Former Denver residents Jack and Stephanie McFarland sued Interior Secretary Bruce Babbitt in Missoula's U.S. District Court on Feb. 2. The McFarlands said park officials had acted improperly when they refused to issue the family a special permit so they could snowmobile in to their property. The lawsuit also accused the National Park Service of an "unconstitutional takings' of property.
The McFarlands maintain they have special privileges as "inholders," and that the government can't restrict reasonable access to their 2.75-acre tract along the North Fork of the Flathead River near Polebridge.
The McFarlands and their three young children moved to a cabin on the property last May. At the time, park officials say they warned the couple that the access road would be closed to vehicles once winter set in. Snowmobiles have been banned in Glacier Park since 1975.
Jack McFarland, 40, a financial consultant and World Wide Web page designer, commutes frequently to New York City. Once the road became snowbound, the family began skiing and hauling sleds to and from their property. Park officials said the couple could keep a snowmobile at their cabin, but only for medical emergencies.
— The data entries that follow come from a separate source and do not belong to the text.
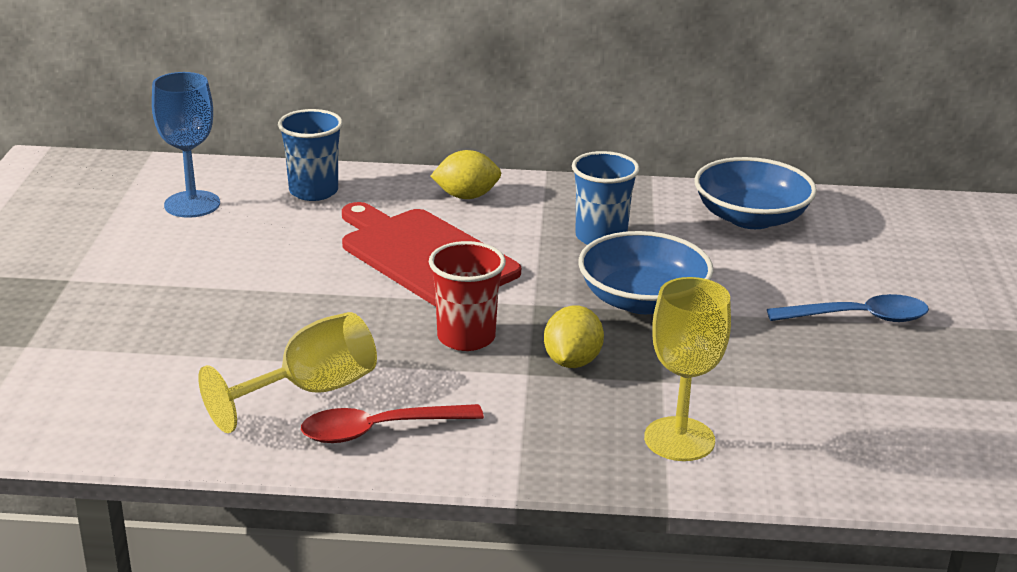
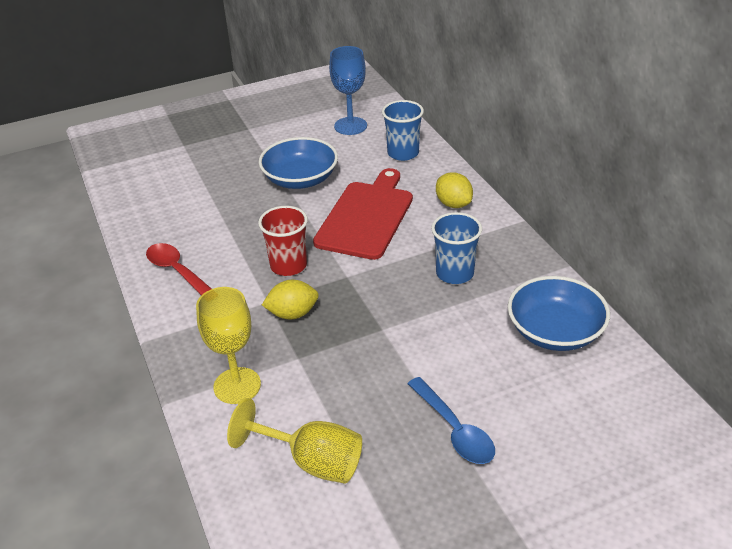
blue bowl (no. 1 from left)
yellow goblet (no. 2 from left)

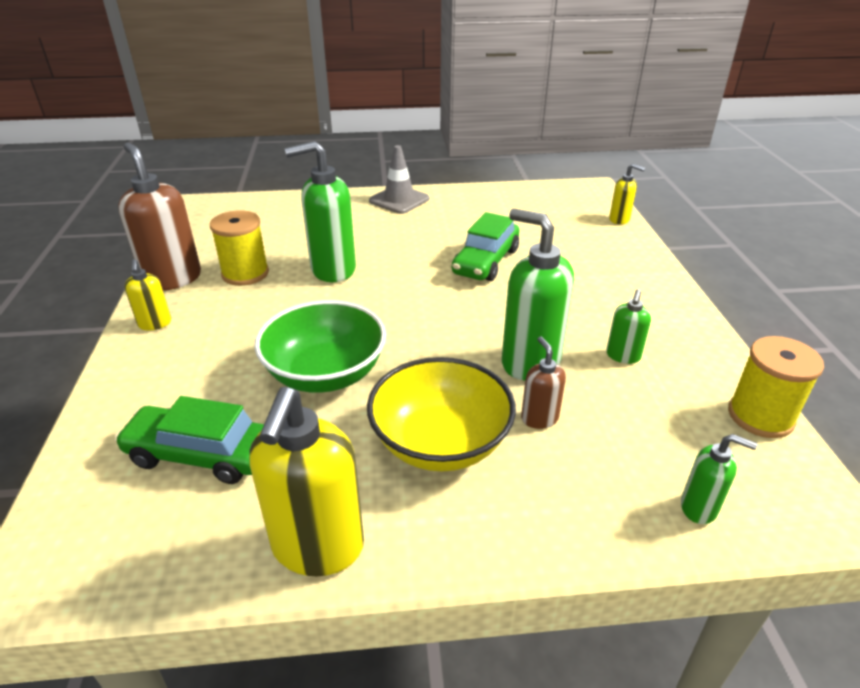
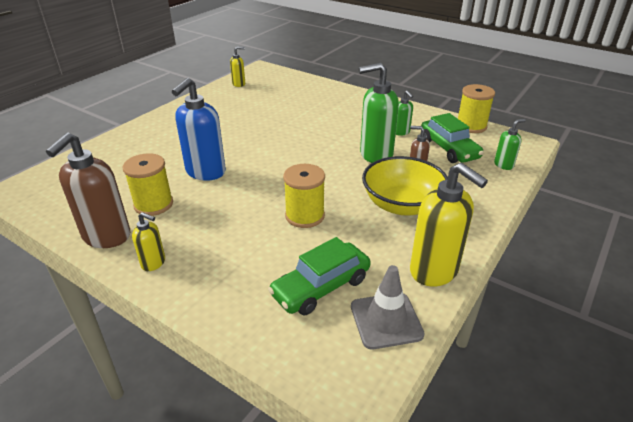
blue soap dispenser
brown soap dispenser (no. 1 from left)
grey traffic cone
yellow soap dispenser (no. 2 from left)
green car (no. 2 from left)
yellow spool (no. 2 from left)

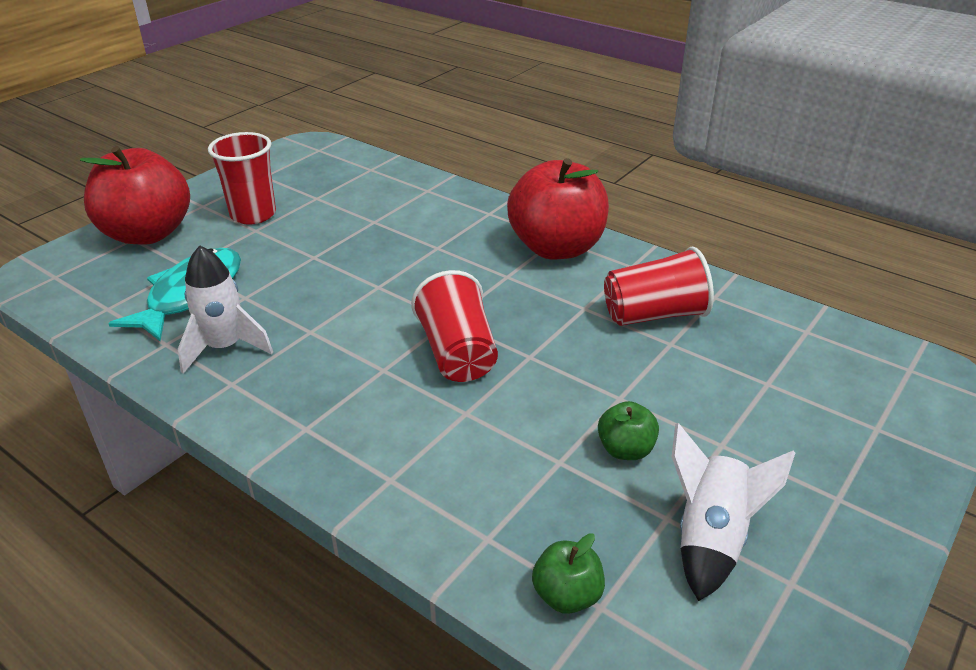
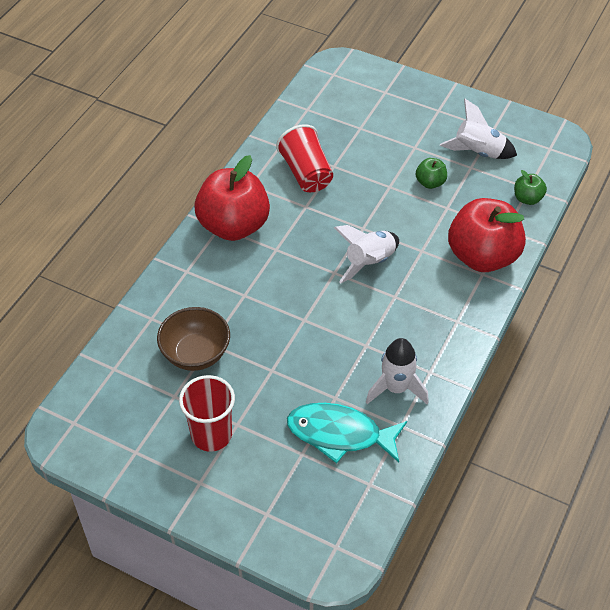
red apple (no. 2 from left)
white rocket (no. 1 from left)
brown bowl

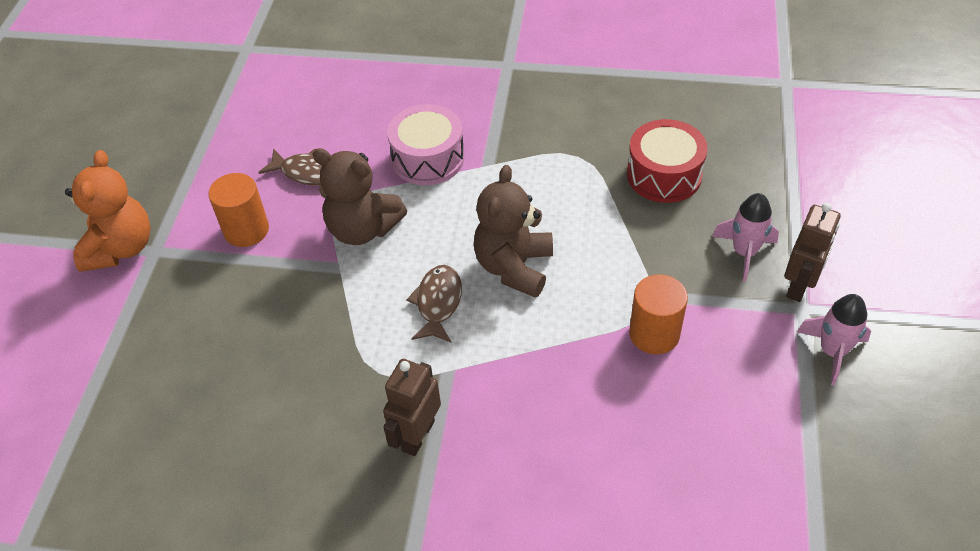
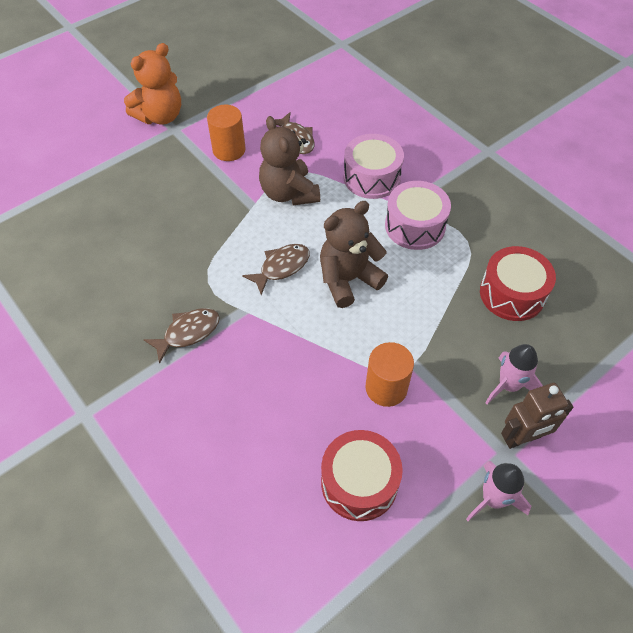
brown fish (no. 1 from left)
pink drum (no. 2 from left)
red drum (no. 1 from left)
Then the family went to court. Federal Judge Donald Molloy first granted the family's request for a temporary restraining order against the park. That allowed the McFarlands to use a snow machine for all types of transport. But on Feb. 8, Molloy refused to issue an injunction that would allow non-emergency snowmobile use to continue.
The McFarlands argue they've had family ties to the inholding for decades. They say the government now restricting their access created the problem by inviting homesteaders to settle the area before it became a national park. They vow to keep their lawsuit alive.
"The federal government encouraged these people to come," Stephen Berg, the family's attorney, told Judge Molloy. "You can't invite them in and gradually exclude them from getting to their property year-round."
"It wasn't simply that the park suddenly woke up and said there's not going to be any snowmobiles here," Molloy responded. "(Jack McFarland) created the situation that he's now arguing creates a risk to him and his family."